Обитель милосердия (сборник) - стр. 6
Через три месяца объявили приговор: «Пять лет лагерей за недоносительство». Ты понял: за не-до-но-си-тель-ство! В шестьдесят первом встретилась я с одним из тех ребят и только тогда узнала с изумлением, что никого из них в те страшные годы не тронули. Даже не знали, за что отсидела. Думали, за мужа. Какова хохмочка?
Тетка натужно засмеялась.
– Тот год для меня вообще мерзопакостным выдался. Я ведь еще и сына потеряла. Пока оставалась на свободе, успела связаться с троюродной сестрой в Крыму. После моего ареста Нюся увезла его к себе. Там же пошел мой хлопчик в десятый класс. Так прознали-таки. Нашлась грымза-учительница, объявила перед классом, что у них теперь учится сын закоренелых врагов народа. А семнадцать лет – самый поганый возраст. Ушел в горы и – не вернулся. Через три недели нашли повесившимся с рисунком в кулаке. Мне Нюся рассказала, что на нём было. Он, муж и я подходим к воротам вроде рая, но с надписью «Коммунизм», а сверху бог с лицом Ленина руки протягивает. Да, поганый это возраст – семнадцать лет.
Тетка пытается говорить спокойно. Она и впрямь внешне спокойна. Если ты сумел пережить боль от потери близких, то время потихоньку рубцует её, будто замораживая в леднике. Но порой лед подтаивает, и замороженная боль начинает ныть заново.
Мне кажется, что теткин голос прервался. Видимо, так и было. Потому что она сердито прокашлялась, испытующе скосилась на меня – заметил ли. Делаю вид, что нет, – только бы не оборвались воспоминания. – Отправили меня в Карлаг. Всё там было: и грязь, и нечисть, и мысли дикие, и звезд ночной полет. Довелось и с уголовниками поякшаться, и вены резать пыталась… Это когда до меня о смерти хлопчика моего весть дошла. Думала, после такого не живут. А вот ведь перетерпела. В сороковом, когда два года оставалось, завела себе что-то вроде дембельского альбома.

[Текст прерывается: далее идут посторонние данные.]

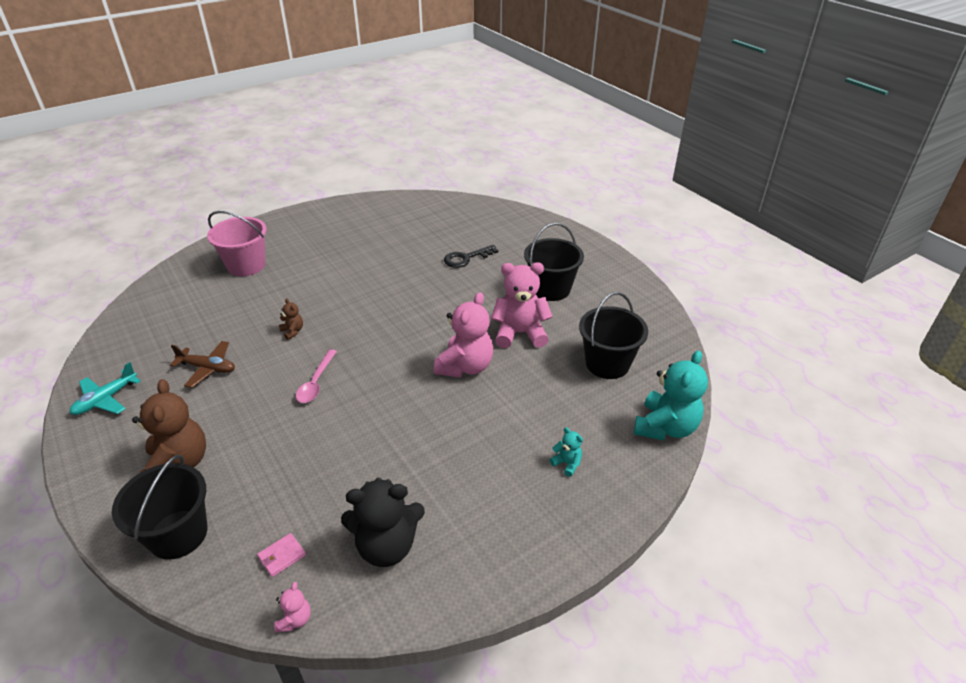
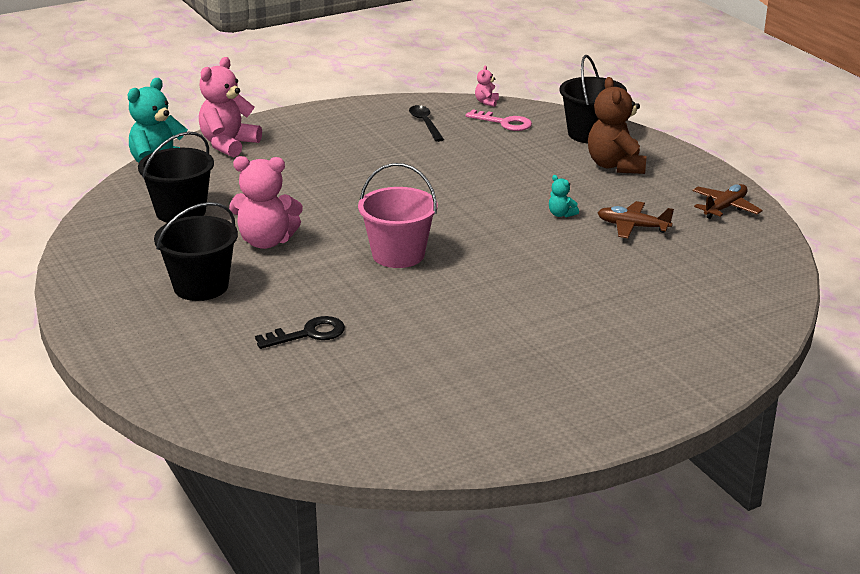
camera: 175 degrees left, 10 degrees down
turquoise plane [70,362,141,415] -> brown plane [692,184,762,219]
pink bucket [207,211,267,276] -> pink bucket moved to [358,163,438,268]
pink wallet [257,533,306,577] -> pink key [466,109,532,131]
brown teddy bear [279,298,303,340] -> none
pink spoon [296,349,337,403] -> none
black teddy bear [341,478,425,567] -> black spoon [409,105,444,142]
pink teddy bear [434,292,493,378] -> pink teddy bear moved to [199,57,262,157]
turquoise teddy bear [549,427,583,477] -> turquoise teddy bear moved to [549,175,579,217]

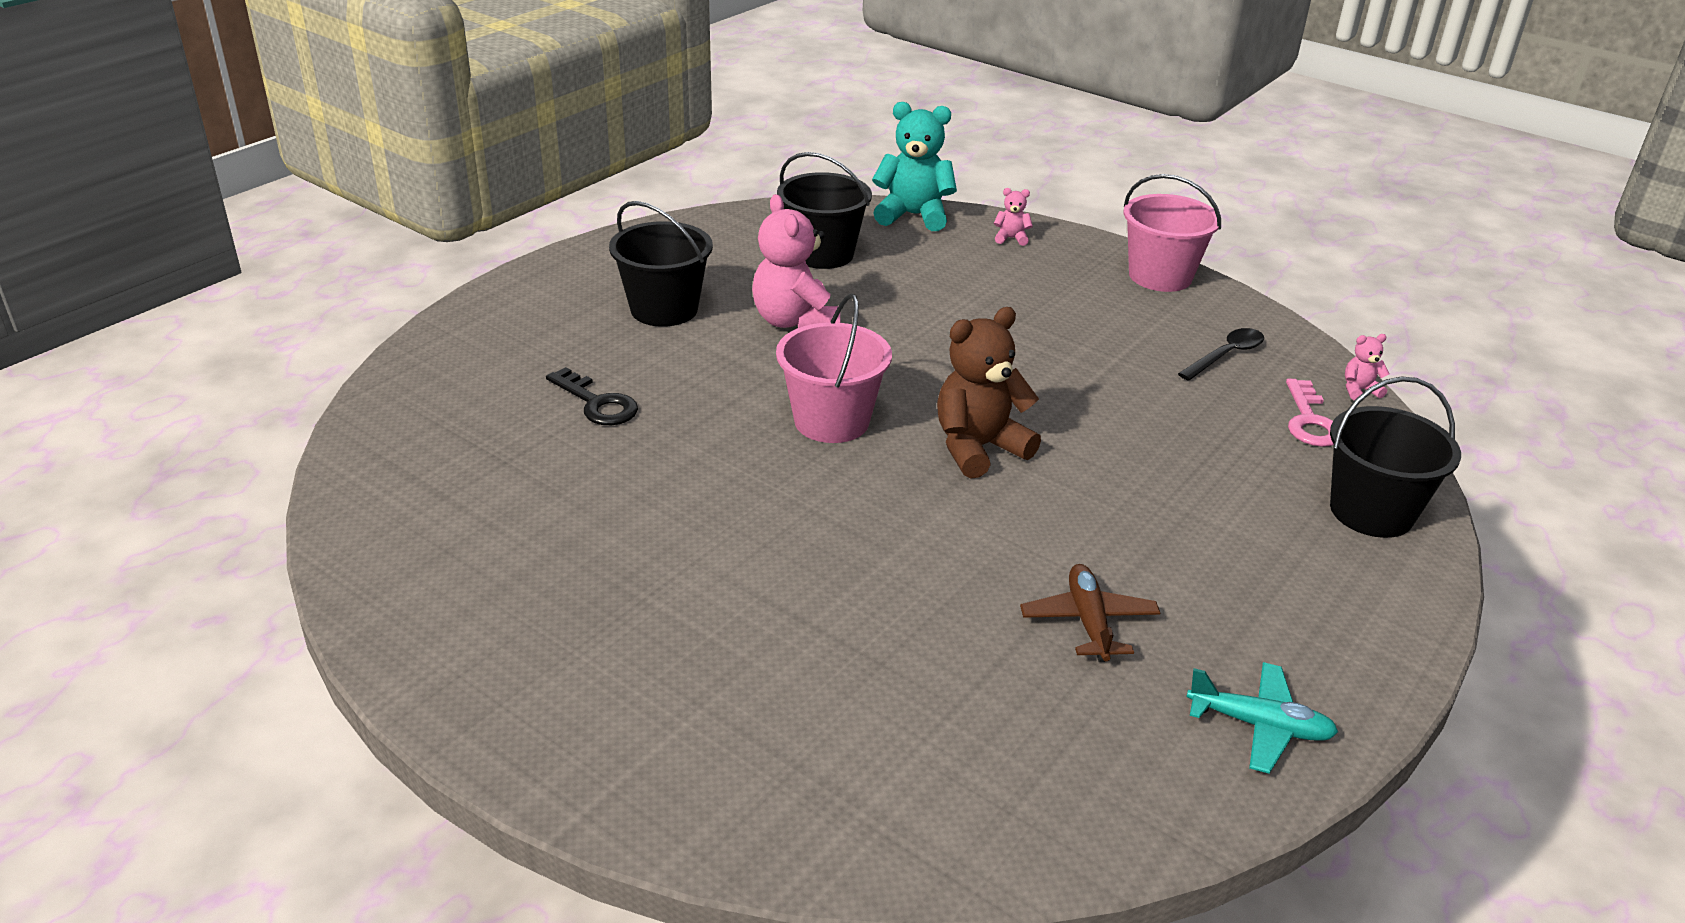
camera: 65 degrees right, 5 degrees up
pink teddy bear [199,57,262,157] -> pink teddy bear [994,188,1033,246], size x0.45
turquoise teddy bear [549,175,579,217] -> none
brown teddy bear [588,77,646,174] -> brown teddy bear moved to [937,307,1041,479]
brown plane [692,184,762,219] -> turquoise plane [1186,662,1338,774]
none -> pink bucket [1124,174,1221,292]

Про этот альбом я от тетки мельком слышал. И даже видел несколько сохранившихся листиков. На каждом – рисованный человечек. Из тех, что «ручки, ножки, огуречик», и – четверостишие. Стихи мне тогда не показались, зато щемяще беззащитный человечек поразил. Вот он, отвернув голову, несет на вытянутой руке парашу. И ручка-прутик подрагивает: то ли от тяжести, то ли от брезгливости. А вот он стоит, съежившись, меж сторожевых вышек с головкой, тоскливо задранной к звездному небу. Знаю, со слов тетки, что блокнотик этот заветный она в пятидесятые отвезла Фадееву. И он даже будто бы загорелся напечатать. Но после его гибели блокнотик канул. Может, опечатали среди прочих бумаг.
Тётка шумно вздохнула:
– О дембеле размечталась, дуреха. Не поняла еще до конца, с кем дело имею. В сорок первом, как война началась, вызвали нас к куму и предъявили документик: до конца войны заключенные автоматически остаются в лагерях. Ничего больше не помню. Рухнула, говорят, на пол. Сейчас уж и не скажу, с чего так. Ведь уверена была, что война больше чем на год не затянется. Очухалась в госпитале в палате для умирающих с открывшейся язвой. Простыни липкие, холод. Мозг говорит: умри наконец. А тело отбрыкивается.
Провалялась три месяца, вышла из больницы. Но больше дней до освобождения не считала – чтоб с ума не спрыгнуть. Да и не рассчитывала дотянуть. Потому что осталось от меня на всё про всё сорок шесть килограммов костей – будто луна обгрызанная.